Según su etimología, la palabra “Miniatura” procede del latín minare, que significa “recubrir con minio”, un metal de color rojizo-anaranjado que procede de la combustión del blanco de plomo. Se utilizó en la antigua Mesopotamia para las pinturas murales y luego en los manuscritos iluminados de la Edad Media. La miniatura es un cuadro pequeño, cuya representación precisa exige el gesto lento del monje copista, inclinado sobre su obra, como un orfebre de lo minúsculo.

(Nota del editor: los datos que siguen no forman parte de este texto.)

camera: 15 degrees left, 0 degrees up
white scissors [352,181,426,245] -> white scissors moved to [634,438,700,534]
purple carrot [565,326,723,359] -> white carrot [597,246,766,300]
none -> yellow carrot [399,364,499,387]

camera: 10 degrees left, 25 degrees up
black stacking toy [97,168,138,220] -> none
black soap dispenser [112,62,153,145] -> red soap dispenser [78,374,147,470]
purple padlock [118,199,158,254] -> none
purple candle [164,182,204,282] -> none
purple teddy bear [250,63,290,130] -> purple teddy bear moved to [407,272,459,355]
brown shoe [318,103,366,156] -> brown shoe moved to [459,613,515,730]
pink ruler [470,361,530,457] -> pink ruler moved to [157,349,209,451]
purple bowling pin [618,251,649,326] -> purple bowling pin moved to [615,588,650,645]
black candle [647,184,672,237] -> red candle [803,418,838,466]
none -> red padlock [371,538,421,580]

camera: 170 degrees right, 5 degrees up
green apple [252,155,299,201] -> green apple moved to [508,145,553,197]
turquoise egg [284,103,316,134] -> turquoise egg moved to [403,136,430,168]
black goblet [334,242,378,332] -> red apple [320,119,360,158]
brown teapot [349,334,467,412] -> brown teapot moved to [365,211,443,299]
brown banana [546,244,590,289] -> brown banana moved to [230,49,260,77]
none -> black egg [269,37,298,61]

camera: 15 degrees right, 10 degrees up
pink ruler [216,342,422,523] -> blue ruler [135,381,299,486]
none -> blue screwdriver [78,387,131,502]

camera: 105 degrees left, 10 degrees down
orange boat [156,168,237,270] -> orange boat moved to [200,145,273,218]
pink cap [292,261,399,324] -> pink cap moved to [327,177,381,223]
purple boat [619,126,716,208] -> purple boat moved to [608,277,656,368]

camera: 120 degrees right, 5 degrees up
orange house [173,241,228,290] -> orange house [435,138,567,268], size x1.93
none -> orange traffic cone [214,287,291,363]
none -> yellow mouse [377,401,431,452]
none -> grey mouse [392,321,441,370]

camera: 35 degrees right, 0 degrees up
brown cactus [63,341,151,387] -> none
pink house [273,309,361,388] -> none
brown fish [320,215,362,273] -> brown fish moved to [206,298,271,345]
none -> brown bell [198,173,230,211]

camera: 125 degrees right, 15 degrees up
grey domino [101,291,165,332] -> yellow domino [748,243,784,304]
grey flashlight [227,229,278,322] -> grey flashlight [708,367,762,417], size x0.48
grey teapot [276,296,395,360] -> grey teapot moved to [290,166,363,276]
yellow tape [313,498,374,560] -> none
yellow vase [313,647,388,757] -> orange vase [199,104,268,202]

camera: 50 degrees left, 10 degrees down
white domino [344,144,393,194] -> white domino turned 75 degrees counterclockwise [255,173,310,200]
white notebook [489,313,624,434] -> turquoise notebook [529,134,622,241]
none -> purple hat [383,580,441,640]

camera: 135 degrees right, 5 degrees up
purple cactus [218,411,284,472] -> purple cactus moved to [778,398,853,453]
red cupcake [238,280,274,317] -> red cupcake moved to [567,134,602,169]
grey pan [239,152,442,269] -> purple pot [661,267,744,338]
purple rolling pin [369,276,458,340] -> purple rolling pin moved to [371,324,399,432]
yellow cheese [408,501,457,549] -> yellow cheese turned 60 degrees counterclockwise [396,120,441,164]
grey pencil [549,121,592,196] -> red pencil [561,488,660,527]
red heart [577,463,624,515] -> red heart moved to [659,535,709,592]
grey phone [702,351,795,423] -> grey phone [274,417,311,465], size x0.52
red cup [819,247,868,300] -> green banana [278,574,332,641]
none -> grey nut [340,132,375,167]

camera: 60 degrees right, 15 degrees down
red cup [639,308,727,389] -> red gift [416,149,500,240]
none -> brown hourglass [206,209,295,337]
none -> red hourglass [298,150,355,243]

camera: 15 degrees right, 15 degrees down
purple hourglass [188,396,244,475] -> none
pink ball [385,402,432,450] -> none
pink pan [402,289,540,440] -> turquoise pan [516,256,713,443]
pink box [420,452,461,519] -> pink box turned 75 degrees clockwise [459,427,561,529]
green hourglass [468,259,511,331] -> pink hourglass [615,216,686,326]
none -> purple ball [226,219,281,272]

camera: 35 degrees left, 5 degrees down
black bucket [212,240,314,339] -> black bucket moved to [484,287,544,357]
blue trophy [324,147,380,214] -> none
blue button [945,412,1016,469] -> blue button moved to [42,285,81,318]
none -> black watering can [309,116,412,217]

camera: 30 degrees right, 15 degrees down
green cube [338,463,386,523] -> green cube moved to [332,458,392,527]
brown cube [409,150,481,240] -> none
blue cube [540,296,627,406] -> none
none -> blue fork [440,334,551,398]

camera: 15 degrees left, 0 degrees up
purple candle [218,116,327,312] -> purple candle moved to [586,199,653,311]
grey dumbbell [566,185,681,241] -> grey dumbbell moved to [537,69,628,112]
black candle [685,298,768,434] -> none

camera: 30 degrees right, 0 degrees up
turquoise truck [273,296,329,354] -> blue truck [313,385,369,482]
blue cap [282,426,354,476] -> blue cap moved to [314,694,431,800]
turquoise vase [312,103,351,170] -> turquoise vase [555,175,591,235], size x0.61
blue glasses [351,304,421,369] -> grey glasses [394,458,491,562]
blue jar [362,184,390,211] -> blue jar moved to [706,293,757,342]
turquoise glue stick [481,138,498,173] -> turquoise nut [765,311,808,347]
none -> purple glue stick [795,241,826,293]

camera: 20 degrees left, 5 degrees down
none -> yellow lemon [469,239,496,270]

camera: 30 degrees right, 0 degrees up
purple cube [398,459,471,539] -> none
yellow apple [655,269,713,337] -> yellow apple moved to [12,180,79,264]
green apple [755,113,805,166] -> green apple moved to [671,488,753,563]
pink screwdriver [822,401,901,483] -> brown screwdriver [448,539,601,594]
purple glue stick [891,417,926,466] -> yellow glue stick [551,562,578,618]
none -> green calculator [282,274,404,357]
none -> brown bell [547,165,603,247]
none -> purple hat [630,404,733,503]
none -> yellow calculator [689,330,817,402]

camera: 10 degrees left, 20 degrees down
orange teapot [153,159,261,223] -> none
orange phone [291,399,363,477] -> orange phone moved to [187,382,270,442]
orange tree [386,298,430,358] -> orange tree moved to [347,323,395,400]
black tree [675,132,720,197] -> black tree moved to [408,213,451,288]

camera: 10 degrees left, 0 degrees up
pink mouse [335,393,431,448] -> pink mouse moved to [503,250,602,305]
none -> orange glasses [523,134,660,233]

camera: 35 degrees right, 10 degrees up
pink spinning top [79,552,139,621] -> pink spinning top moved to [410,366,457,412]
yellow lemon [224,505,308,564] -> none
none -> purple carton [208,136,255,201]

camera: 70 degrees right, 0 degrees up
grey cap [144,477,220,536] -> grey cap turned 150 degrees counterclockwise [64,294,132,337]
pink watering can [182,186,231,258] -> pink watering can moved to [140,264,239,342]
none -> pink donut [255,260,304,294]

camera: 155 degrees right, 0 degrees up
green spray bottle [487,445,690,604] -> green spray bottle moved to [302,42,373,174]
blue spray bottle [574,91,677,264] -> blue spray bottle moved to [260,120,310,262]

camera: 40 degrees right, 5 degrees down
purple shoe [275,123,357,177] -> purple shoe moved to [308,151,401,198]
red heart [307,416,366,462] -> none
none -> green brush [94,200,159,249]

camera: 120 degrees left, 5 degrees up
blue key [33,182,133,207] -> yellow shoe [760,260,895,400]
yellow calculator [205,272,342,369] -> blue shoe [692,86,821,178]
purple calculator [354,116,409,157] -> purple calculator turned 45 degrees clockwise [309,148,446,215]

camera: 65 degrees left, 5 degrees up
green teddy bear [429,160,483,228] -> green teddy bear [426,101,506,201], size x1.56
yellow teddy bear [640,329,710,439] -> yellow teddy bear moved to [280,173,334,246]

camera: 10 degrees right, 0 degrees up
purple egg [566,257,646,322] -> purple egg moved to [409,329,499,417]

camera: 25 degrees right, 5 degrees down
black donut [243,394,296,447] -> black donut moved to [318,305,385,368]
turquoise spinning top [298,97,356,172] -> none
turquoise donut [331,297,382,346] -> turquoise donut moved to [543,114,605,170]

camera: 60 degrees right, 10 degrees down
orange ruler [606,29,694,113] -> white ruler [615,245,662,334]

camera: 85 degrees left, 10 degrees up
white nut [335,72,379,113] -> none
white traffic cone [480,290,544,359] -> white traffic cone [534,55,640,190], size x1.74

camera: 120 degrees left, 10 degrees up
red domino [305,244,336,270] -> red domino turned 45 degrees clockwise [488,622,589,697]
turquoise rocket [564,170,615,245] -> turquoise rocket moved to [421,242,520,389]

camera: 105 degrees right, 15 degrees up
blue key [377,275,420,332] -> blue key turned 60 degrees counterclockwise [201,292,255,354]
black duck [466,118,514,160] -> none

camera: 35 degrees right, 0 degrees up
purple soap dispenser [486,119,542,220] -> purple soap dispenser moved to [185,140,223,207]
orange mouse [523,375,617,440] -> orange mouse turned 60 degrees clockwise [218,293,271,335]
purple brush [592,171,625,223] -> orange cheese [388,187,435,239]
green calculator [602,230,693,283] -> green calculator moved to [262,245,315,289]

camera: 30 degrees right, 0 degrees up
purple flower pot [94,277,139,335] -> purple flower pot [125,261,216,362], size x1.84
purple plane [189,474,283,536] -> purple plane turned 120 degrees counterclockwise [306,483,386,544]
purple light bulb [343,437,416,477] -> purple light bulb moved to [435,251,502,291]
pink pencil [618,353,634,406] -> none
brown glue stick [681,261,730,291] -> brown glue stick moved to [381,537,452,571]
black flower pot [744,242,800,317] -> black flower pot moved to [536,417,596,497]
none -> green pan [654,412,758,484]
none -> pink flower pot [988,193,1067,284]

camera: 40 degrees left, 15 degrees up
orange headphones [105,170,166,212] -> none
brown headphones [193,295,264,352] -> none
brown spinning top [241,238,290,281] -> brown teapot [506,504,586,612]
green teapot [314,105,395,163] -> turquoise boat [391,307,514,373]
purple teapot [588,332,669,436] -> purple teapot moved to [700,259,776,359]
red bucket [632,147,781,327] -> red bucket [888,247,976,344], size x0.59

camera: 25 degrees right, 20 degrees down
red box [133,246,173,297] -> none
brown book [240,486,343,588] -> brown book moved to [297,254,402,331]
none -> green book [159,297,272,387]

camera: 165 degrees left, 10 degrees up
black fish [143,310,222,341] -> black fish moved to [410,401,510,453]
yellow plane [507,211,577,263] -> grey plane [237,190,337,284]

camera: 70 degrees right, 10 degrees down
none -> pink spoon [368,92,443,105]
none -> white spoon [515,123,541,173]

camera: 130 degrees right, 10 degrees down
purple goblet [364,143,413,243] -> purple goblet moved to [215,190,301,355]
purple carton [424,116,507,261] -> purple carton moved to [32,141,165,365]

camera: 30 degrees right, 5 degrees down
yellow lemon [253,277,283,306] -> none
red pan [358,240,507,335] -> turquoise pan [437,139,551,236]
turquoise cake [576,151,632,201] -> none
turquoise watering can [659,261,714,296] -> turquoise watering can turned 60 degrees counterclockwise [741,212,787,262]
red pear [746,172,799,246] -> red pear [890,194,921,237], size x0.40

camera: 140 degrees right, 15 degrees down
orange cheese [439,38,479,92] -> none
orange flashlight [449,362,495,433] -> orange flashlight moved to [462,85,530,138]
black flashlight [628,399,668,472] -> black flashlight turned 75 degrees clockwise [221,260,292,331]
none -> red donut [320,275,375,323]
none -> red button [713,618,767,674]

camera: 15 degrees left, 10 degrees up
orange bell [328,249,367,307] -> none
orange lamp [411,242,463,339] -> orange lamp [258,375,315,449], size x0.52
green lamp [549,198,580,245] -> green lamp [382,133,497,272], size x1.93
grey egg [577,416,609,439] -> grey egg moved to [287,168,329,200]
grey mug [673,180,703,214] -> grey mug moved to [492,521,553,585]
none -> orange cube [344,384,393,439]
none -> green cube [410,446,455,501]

Es esta misma delicadeza, esta misma lentitud y luminosidad, la que aflora en las fotografías de Pentti Sammallahti. Desde los vastos desiertos del Mar Blanco de Solovski, en Rusia, hasta los densos bosques de Europa Central poblados de animales improbables, pasando por los confines del mundo, cada imagen es una pequeña historia, una fábula, una leyenda que dice en pocas palabras que basta con ver para que exista la belleza. De lejos o de cerca, Sammallahti sabe dar a cada detalle, por tenue que sea, un papel preponderante en sus Miniaturas, tan esencial como una nota musical en una partitura. Su mirada escarba en lo visible desde dentro y saca a la superficie del mundo estas pequeñas partículas autóctonas, como el polvo de carbón, más ligeras que el aire.
Las formas tienen lugar, sus frecuencias se ajustan entre sí y tejen extrañas correspondencias que cristalizan para desaparecer inmediatamente.